What I mean by "rights" are those that are taken to be so by common consensus - e.g. those in the European Convention on Human Rights, which includes the right to life; to deny someone shelter is to threaten that right.

To withhold shelter from people and then rent it back to them is a racket, plain and simple: safety in return for money, underwritten by a threat of violence.

I thought the whole deal with this society thing was a collective endeavour for the common good; structures that hold private interest above common good seem blatantly counter-productive.

1 comments

>If you take the view that rights are granted by society and not inherent then you are technically correct that rights don't really exist. But then neither does money or law. This kind of nihilistic reductivism isn't particularly useful.

If you take the view that rights are granted by society, then money, law, and property rights DO exist.

I get that you are saying that you want something, but it doesn't exist in either the current defacto social sense, or in inherent moral sense.

>I thought the whole deal with this society thing was a collective endeavor for the common good; structures that hold private interest above common good seem blatantly counter-productive.

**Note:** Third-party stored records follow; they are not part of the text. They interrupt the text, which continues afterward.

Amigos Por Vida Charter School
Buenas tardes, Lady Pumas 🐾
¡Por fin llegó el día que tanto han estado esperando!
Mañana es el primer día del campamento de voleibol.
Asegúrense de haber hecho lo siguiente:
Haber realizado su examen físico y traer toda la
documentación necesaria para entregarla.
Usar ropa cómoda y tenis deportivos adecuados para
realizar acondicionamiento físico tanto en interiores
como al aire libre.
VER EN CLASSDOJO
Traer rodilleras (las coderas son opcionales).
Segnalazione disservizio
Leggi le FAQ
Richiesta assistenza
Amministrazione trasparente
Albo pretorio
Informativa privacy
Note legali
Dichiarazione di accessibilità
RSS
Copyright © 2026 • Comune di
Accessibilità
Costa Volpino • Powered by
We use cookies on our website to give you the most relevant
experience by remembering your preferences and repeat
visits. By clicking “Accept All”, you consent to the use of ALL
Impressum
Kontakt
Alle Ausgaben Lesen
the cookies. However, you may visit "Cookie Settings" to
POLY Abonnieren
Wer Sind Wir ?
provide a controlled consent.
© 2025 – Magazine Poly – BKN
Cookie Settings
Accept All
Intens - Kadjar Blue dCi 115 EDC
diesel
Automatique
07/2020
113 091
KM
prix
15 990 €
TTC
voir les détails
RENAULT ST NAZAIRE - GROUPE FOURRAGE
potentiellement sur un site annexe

I think this is where your position differs with mine, and that, and that generally held by world. Society is not and has never been a collective endeavor for the common good. It is merely a system to prevent people from murdering each other, enslaving them, and taking their things. In one sense, the common good is served in that it prevents lawless anarchy, but few societies have ever bought into the utilitarian view where maximizing the common good is the primary goal.